The tragedy is not only that animals suffer and die for our comfort, but that we have learned to live comfortably with that knowledge. The good news is that turning away from that harm has never been easier—or more urgent—for the animals, our health, and the planet.

And perhaps, when our life reaches its end, if we watched it unfold again, we would see those small moments of conscience differently. The times we paused before acting, questioned what was easy, and chose what was right will stand out as turning points—not sacrifices, but awakenings.

If we begin to make better choices about what we eat now, we may one day look back and see not just a life of appetite, but a life of compassion—a life that, when replayed, feels a little more worthy of having been lived.

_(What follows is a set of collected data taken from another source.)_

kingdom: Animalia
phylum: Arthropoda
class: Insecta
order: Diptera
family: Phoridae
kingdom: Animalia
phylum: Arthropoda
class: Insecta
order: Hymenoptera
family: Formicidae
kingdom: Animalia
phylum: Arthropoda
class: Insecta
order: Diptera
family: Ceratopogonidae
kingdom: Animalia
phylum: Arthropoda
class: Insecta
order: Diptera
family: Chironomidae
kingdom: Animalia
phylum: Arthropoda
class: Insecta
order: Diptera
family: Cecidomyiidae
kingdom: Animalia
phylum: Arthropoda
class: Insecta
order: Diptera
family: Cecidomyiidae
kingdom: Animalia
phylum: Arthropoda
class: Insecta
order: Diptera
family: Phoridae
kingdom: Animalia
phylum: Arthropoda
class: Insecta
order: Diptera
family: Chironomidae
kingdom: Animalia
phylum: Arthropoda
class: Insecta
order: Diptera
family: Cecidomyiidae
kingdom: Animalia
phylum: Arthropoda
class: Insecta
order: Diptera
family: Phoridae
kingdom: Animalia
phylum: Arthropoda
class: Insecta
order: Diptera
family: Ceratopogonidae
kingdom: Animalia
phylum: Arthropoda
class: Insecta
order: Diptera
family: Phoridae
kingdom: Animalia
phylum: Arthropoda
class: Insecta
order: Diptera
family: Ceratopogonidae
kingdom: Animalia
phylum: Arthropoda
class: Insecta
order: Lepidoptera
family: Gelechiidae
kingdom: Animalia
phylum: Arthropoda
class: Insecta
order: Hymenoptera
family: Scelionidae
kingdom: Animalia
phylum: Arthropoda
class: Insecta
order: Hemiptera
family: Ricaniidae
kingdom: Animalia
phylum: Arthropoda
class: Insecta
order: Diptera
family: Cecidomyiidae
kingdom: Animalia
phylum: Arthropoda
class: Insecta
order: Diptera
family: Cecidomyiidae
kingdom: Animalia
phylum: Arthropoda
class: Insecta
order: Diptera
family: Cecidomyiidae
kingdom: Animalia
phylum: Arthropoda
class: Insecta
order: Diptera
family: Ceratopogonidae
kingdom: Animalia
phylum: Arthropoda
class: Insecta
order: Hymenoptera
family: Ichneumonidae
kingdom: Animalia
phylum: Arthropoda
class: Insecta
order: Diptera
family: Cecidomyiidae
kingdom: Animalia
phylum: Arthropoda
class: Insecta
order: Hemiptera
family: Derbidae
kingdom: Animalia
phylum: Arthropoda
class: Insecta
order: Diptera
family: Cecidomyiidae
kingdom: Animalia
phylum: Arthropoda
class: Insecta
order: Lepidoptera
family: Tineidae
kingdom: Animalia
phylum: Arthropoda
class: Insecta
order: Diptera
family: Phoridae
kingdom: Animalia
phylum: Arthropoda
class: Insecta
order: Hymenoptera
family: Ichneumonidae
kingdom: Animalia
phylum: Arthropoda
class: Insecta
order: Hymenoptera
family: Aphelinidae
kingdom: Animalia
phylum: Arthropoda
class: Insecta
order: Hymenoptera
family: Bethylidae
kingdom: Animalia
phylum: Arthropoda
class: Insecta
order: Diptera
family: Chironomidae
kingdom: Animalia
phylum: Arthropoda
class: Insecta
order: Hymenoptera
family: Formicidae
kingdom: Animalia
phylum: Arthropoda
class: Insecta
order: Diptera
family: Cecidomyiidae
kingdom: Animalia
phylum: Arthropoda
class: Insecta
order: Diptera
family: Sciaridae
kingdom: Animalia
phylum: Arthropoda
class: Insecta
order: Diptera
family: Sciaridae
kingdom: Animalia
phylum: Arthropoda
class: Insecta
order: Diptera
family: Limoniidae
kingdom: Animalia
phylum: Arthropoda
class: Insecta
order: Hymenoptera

Andrew Kirschner is the founder of Epic Walking Tours in New York City.

3 thoughts on “Before Your Life Ends

  1. Beautifully expressed and so true. It will change my conscious choices in the present and in the future. It reminds me when Jane Goodall sit down to eat and look at a piece of meat and said that it represents pain and suffering. All creatures deserve to live and thrive. Thanks

  2. Fantastic! Thank you so much. I have been a vegan for several years for the same reason and I will never not be a vegan because I’m doing it because what we do to animals is absolutely wrong. Thank you so much for voicing it so much better than I ever could! I am a veterinarian, and I’m always shocked at how many veterinarians are not even vegetarians much less vegans and we have absolutely no excuse!